'''

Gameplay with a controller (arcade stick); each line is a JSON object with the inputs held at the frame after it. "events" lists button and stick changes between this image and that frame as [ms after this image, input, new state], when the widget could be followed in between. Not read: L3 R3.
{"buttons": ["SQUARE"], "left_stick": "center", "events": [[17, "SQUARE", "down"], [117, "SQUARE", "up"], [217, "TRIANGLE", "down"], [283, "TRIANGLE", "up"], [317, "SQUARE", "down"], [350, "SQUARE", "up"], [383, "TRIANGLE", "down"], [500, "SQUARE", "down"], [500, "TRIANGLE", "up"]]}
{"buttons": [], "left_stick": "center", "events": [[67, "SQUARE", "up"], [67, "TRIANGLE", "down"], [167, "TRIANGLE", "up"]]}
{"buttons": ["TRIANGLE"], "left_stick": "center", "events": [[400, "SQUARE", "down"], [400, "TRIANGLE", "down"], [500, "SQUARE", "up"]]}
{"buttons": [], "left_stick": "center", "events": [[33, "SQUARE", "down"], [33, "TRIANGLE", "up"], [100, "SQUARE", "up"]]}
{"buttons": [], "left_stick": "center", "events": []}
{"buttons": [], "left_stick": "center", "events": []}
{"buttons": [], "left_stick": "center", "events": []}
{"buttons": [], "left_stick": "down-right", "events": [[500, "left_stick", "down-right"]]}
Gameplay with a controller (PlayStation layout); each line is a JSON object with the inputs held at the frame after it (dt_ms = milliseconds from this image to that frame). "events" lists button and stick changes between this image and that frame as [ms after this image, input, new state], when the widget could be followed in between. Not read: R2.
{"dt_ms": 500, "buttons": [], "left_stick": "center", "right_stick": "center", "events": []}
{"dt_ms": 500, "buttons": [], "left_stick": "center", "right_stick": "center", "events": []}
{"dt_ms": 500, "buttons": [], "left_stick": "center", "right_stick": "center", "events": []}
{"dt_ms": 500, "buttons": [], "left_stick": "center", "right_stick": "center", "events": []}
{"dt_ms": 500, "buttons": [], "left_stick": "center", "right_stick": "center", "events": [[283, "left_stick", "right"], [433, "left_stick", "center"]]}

'''

● **TASK DIRECTIONS**:
The entries above are to be output exactly as they appear.

● **ANSWER TO THE EXERCISE**:
Gameplay with a controller (arcade stick); each line is a JSON object with the inputs held at the frame after it. "events" lists button and stick changes between this image and that frame as [ms after this image, input, new state], when the widget could be followed in between. Not read: L3 R3.
{"buttons": ["SQUARE"], "left_stick": "center", "events": [[17, "SQUARE", "down"], [117, "SQUARE", "up"], [217, "TRIANGLE", "down"], [283, "TRIANGLE", "up"], [317, "SQUARE", "down"], [350, "SQUARE", "up"], [383, "TRIANGLE", "down"], [500, "SQUARE", "down"], [500, "TRIANGLE", "up"]]}
{"buttons": [], "left_stick": "center", "events": [[67, "SQUARE", "up"], [67, "TRIANGLE", "down"], [167, "TRIANGLE", "up"]]}
{"buttons": ["TRIANGLE"], "left_stick": "center", "events": [[400, "SQUARE", "down"], [400, "TRIANGLE", "down"], [500, "SQUARE", "up"]]}
{"buttons": [], "left_stick": "center", "events": [[33, "SQUARE", "down"], [33, "TRIANGLE", "up"], [100, "SQUARE", "up"]]}
{"buttons": [], "left_stick": "center", "events": []}
{"buttons": [], "left_stick": "center", "events": []}
{"buttons": [], "left_stick": "center", "events": []}
{"buttons": [], "left_stick": "down-right", "events": [[500, "left_stick", "down-right"]]}
Gameplay with a controller (PlayStation layout); each line is a JSON object with the inputs held at the frame after it (dt_ms = milliseconds from this image to that frame). "events" lists button and stick changes between this image and that frame as [ms after this image, input, new state], when the widget could be followed in between. Not read: R2.
{"dt_ms": 500, "buttons": [], "left_stick": "center", "right_stick": "center", "events": []}
{"dt_ms": 500, "buttons": [], "left_stick": "center", "right_stick": "center", "events": []}
{"dt_ms": 500, "buttons": [], "left_stick": "center", "right_stick": "center", "events": []}
{"dt_ms": 500, "buttons": [], "left_stick": "center", "right_stick": "center", "events": []}
{"dt_ms": 500, "buttons": [], "left_stick": "center", "right_stick": "center", "events": [[283, "left_stick", "right"], [433, "left_stick", "center"]]}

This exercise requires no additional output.